# Record set:
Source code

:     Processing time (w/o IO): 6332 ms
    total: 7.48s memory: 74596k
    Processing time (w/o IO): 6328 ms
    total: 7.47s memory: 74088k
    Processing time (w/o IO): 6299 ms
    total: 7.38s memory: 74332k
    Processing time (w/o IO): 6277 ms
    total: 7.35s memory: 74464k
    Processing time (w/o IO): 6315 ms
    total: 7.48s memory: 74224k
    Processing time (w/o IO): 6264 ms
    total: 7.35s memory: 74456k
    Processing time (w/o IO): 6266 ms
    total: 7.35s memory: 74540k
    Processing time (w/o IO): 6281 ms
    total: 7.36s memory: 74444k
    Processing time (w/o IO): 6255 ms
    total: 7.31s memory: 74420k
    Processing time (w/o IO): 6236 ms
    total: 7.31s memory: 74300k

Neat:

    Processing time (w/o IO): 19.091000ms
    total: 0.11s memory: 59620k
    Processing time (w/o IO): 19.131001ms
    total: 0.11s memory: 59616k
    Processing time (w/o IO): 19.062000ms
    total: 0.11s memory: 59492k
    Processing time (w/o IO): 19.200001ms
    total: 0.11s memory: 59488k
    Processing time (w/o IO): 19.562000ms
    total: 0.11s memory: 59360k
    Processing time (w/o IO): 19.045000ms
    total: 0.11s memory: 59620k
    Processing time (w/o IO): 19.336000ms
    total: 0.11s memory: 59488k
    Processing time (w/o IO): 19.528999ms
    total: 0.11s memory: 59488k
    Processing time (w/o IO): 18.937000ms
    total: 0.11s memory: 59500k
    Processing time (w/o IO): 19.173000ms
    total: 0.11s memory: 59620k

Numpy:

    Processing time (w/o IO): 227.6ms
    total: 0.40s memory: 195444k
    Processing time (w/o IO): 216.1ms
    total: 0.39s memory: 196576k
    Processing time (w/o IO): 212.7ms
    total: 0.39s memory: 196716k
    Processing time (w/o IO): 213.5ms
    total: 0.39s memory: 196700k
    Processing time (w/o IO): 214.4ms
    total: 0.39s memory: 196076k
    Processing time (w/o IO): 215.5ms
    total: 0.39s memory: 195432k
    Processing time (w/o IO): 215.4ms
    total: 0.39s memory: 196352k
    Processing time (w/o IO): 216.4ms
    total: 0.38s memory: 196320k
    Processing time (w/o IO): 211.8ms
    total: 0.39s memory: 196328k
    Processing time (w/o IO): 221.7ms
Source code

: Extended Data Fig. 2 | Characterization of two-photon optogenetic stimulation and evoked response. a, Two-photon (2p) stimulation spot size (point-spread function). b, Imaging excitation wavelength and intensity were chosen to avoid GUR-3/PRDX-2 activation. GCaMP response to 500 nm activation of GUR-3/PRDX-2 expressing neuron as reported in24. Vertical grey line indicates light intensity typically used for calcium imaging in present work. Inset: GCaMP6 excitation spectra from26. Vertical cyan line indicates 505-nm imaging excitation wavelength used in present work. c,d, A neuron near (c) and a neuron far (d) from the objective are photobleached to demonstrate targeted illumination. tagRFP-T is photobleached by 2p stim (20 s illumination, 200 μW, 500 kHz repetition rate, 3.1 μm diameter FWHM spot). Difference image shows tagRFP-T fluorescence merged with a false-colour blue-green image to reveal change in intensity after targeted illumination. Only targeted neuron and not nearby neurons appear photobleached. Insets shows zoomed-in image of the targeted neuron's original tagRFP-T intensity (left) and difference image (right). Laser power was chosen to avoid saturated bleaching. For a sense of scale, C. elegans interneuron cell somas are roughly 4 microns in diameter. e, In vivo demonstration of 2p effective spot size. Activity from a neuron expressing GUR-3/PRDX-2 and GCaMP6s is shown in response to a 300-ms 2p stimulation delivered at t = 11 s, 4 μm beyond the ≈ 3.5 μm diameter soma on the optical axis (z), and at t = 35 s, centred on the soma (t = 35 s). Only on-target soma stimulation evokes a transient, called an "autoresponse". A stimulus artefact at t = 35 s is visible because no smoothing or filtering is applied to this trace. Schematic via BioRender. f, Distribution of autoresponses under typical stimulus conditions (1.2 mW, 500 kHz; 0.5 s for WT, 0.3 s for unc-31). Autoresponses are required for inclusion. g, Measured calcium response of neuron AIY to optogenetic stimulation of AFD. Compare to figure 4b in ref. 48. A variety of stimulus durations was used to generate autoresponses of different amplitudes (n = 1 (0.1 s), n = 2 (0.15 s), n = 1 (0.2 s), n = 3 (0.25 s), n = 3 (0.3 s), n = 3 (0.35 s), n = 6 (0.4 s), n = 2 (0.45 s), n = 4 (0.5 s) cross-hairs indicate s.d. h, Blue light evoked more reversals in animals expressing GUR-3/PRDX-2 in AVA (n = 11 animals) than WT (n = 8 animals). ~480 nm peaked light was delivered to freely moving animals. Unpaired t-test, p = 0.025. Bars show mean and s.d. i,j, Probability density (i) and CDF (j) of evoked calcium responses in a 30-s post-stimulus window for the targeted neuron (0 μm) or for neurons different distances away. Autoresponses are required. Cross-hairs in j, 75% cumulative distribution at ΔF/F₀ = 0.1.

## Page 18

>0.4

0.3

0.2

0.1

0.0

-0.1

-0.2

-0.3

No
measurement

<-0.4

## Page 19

# What needs to be done:
Return only the lines between the one holding "total: 0.39s memory: 196076k" and the one holding "total: 0.39s memory: 196328k", inclusive, exactly as they appear above.

# Your response:
    total: 0.39s memory: 196076k
    Processing time (w/o IO): 215.5ms
    total: 0.39s memory: 195432k
    Processing time (w/o IO): 215.4ms
    total: 0.39s memory: 196352k
    Processing time (w/o IO): 216.4ms
    total: 0.38s memory: 196320k
    Processing time (w/o IO): 211.8ms
    total: 0.39s memory: 196328k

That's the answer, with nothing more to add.